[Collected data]
++++++++++

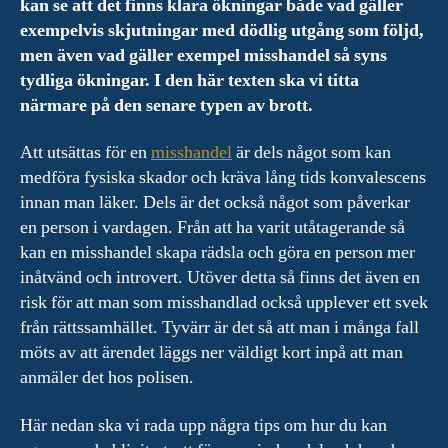
kan se att det finns klara ökningar både vad gäller
exempelvis skjutningar med dödlig utgång som följd,
men även vad gäller exempel misshandel så syns
tydliga ökningar. I den här texten ska vi titta
närmare på den senare typen av brott.
Att utsättas för en
misshandel
är dels något som kan
medföra fysiska skador och kräva lång tids konvalescens
innan man läker. Dels är det också något som påverkar
en person i vardagen. Från att ha varit utåtagerande så
kan en misshandel skapa rädsla och göra en person mer
inåtvänd och introvert. Utöver detta så finns det även en
risk för att man som misshandlad också upplever ett svek
från rättssamhället. Tyvärr är det så att man i många fall
möts av att ärendet läggs ner väldigt kort inpå att man
anmäler det hos polisen.
Här nedan ska vi rada upp några tips om hur du kan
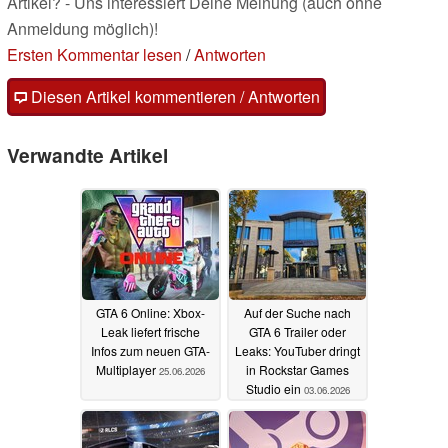
Artikel? - Uns interessiert Deine Meinung (auch ohne
Anmeldung möglich)!
Ersten Kommentar lesen
/
Antworten
Diesen Artikel kommentieren / Antworten
Verwandte Artikel
GTA 6 Online: Xbox-
Auf der Suche nach
Leak liefert frische
GTA 6 Trailer oder
Infos zum neuen GTA-
Leaks: YouTuber dringt
Multiplayer
in Rockstar Games
25.06.2026
Studio ein
03.06.2026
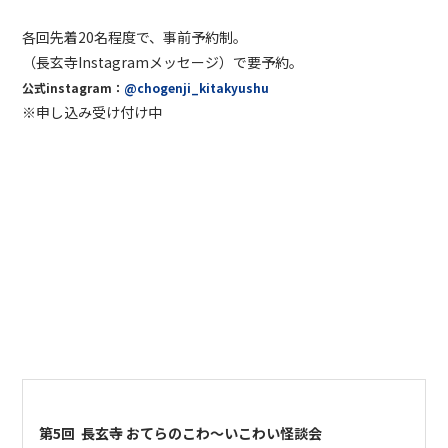
各回先着20名程度で、事前予約制。
（長玄寺Instagramメッセージ）で要予約。
公式instagram：
@chogenji_kitakyushu
※申し込み受け付け中
第5回 長玄寺 おてらのこわ〜いこわい怪談会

++++++++++

Directions for this task :: Every record above should be transcribed exactly; the pictures stay out of the copy.

Solved problem ::
kan se att det finns klara ökningar både vad gäller
exempelvis skjutningar med dödlig utgång som följd,
men även vad gäller exempel misshandel så syns
tydliga ökningar. I den här texten ska vi titta
närmare på den senare typen av brott.
Att utsättas för en
misshandel
är dels något som kan
medföra fysiska skador och kräva lång tids konvalescens
innan man läker. Dels är det också något som påverkar
en person i vardagen. Från att ha varit utåtagerande så
kan en misshandel skapa rädsla och göra en person mer
inåtvänd och introvert. Utöver detta så finns det även en
risk för att man som misshandlad också upplever ett svek
från rättssamhället. Tyvärr är det så att man i många fall
möts av att ärendet läggs ner väldigt kort inpå att man
anmäler det hos polisen.
Här nedan ska vi rada upp några tips om hur du kan
Artikel? - Uns interessiert Deine Meinung (auch ohne
Anmeldung möglich)!
Ersten Kommentar lesen
/
Antworten
Diesen Artikel kommentieren / Antworten
Verwandte Artikel
GTA 6 Online: Xbox-
Auf der Suche nach
Leak liefert frische
GTA 6 Trailer oder
Infos zum neuen GTA-
Leaks: YouTuber dringt
Multiplayer
in Rockstar Games
25.06.2026
Studio ein
03.06.2026
各回先着20名程度で、事前予約制。
（長玄寺Instagramメッセージ）で要予約。
公式instagram：
@chogenji_kitakyushu
※申し込み受け付け中
第5回 長玄寺 おてらのこわ〜いこわい怪談会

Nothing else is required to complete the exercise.